Venerdì una delegazione dell’Aris – Associazione che riunisce a livello nazionale istituti sanitari gestiti da enti religiosi – ha incontrato il ministro della Salute Orazio Schillaci per un confronto sul tema. Difficile un correttivo-lampo, gli impatti maggiori si vedranno comunque dal 2025: per tutti gli esami e interventi prescritti entro il 31 marzo e prenotati sino a fine 2024 rimane infatti valido il vecchio tariffario, perché quello nuovo riguarderà solo quanto prescritto dal 1° aprile.

Se diminuiscono le tariffe, cioè quanto viene riconosciuto per ogni prestazione, le strutture saranno chiamate a eseguire maggiori volumi di prestazioni (più esami, più visite) per raggiungere gli stessi «budget» di prima.

Per Barbara Cittadini, presidente nazionale dell’Aiop, l’Associazione italiana dell’ospedalità privata, «le nuove tariffe non sono remunerative dei costi sostenuti dalle strutture e rischiano di compromettere la tenuta dell’intero Servizio sanitario nazionale. È una situazione che avrà degli effetti sia sugli ospedali di diritto privato che su quelli di diritto pubblico, aggravandone i Bilanci già precari. Il rimborso di 22 euro per le visite specialistiche, ad esempio, è assolutamente inadeguato perché metterà le strutture nella condizione di dover lavorare in perdita, con evidenti conseguenze in termini di sostenibilità. Il nuovo tariffario non tiene in considerazione la struttura dei costi e la spinta inflattiva. In questo contesto, era auspicabile un aumento delle tariffe.

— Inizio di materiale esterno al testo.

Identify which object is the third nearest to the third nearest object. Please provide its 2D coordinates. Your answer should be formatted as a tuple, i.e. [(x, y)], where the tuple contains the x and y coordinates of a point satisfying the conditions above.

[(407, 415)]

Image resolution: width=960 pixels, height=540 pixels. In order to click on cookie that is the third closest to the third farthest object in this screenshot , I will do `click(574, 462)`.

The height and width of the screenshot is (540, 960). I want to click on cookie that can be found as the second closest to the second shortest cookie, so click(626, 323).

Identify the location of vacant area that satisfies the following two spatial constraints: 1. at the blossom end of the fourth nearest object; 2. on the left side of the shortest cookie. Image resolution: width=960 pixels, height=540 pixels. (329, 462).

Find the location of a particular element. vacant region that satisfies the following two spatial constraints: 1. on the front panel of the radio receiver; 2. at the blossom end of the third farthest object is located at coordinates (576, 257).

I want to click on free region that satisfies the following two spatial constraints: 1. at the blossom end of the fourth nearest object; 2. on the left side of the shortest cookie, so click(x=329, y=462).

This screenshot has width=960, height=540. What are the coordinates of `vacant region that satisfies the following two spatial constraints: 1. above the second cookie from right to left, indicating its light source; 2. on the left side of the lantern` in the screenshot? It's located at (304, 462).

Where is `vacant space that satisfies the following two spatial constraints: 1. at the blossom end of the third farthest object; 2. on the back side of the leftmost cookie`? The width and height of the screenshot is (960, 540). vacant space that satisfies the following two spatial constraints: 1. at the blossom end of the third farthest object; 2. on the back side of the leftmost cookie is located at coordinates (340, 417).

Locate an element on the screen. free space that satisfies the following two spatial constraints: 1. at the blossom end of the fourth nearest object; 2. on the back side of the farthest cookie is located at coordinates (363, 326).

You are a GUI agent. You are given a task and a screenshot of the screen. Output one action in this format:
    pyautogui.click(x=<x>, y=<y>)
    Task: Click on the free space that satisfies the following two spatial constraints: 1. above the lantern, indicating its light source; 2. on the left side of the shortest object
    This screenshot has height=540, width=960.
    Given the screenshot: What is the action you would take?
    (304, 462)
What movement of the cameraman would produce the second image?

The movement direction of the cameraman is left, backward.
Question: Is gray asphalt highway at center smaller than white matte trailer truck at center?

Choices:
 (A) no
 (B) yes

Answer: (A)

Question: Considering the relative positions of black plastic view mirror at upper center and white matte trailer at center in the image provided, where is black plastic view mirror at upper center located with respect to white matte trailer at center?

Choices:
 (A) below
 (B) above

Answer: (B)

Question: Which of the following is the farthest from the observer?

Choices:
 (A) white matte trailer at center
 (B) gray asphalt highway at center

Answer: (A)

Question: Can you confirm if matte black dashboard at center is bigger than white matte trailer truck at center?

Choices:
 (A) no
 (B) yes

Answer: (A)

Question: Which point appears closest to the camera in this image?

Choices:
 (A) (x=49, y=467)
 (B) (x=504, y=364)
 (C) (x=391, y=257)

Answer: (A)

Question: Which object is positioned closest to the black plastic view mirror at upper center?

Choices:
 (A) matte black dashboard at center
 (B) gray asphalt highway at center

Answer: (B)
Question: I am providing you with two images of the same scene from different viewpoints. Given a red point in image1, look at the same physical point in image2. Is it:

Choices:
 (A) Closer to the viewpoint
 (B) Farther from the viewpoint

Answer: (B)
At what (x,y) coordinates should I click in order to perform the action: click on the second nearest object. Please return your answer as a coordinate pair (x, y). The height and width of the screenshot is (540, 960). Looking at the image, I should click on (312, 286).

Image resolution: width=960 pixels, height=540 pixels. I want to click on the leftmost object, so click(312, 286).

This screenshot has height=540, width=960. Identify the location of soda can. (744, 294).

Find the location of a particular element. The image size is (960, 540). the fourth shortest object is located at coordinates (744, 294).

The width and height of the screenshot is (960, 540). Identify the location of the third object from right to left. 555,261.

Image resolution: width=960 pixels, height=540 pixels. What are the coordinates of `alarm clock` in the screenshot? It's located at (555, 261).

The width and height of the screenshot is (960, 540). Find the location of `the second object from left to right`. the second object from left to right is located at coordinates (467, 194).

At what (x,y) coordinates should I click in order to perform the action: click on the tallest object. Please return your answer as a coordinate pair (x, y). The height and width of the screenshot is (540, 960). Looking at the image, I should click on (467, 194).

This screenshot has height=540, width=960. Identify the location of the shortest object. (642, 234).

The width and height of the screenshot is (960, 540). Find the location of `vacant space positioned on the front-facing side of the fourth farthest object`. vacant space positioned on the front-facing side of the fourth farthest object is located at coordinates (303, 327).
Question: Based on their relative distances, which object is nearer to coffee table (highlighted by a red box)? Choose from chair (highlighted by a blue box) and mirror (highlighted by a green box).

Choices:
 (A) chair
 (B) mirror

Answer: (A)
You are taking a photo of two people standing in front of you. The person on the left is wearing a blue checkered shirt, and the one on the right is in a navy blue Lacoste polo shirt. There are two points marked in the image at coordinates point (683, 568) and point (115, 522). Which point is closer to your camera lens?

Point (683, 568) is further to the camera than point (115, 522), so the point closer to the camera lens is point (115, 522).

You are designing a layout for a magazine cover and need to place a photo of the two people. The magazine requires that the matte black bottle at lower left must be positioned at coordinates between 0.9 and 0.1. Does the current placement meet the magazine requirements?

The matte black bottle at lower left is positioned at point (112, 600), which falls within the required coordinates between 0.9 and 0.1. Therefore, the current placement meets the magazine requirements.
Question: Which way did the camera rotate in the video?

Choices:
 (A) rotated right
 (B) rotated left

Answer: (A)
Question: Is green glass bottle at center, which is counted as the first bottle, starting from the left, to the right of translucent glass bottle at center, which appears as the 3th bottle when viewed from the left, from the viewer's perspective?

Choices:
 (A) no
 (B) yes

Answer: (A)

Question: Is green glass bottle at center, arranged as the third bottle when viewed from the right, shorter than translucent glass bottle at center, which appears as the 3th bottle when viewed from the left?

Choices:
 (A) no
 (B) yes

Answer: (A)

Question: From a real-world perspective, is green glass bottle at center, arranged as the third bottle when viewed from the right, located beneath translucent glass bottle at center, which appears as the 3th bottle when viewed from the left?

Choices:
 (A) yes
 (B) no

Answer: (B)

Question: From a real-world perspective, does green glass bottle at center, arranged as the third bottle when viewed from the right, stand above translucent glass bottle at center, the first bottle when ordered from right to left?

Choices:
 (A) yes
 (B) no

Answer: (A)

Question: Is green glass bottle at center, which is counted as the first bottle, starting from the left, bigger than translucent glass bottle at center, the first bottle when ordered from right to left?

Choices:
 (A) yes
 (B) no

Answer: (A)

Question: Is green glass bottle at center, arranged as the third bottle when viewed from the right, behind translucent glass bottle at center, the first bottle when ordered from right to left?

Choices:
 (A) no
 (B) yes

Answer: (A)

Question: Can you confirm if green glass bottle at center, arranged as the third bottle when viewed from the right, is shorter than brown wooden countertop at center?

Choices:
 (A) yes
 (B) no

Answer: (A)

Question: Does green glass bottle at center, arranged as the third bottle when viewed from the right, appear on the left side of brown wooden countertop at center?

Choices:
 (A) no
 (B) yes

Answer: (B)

L’auspicio è che il governo proceda a un’analisi puntuale dell’applicazione di queste tariffe e delle relative conseguenze per il sistema». «L’introduzione del nuovo tariffario nazionale – è il commento di Michele Nicchio, neopresidente regionale dell’Aiop Lombardia – ha complicato le cose, ma la Lombardia, grazie all’autonomia gestionale, è riuscita a limitare e calmierare gli effetti negativi».

Ricadute sul pubblico?

Se il privato andrà in difficoltà, ecco che le ricadute peserebbero sul pubblico: «Con i tagli ai rimborsi – ragiona Guido Marinoni, presidente dell’Ordine dei medici di Bergamo – alcune prestazioni potrebbero non essere più remunerative, quindi il privato potrebbe “allontanarsi” e l’onere rimarrebbe così a carico delle aziende pubbliche, qualcosa che purtroppo già avviene e che potrebbe aggravarsi: se i privati rinunciano ad alcune prestazioni e il pubblico non è in grado di soddisfare la richiesta, il sistema va ancora più in difficoltà. «Il coinvolgimento del privato– conclude – deve rientrare dentro una programmazione, stabilire tariffe così basse non aiuta. Un altro rischio in questo passaggio delicato è che si creino problemi informatici legati ai nuovi codici che definiscono le prestazioni ambulatoriali».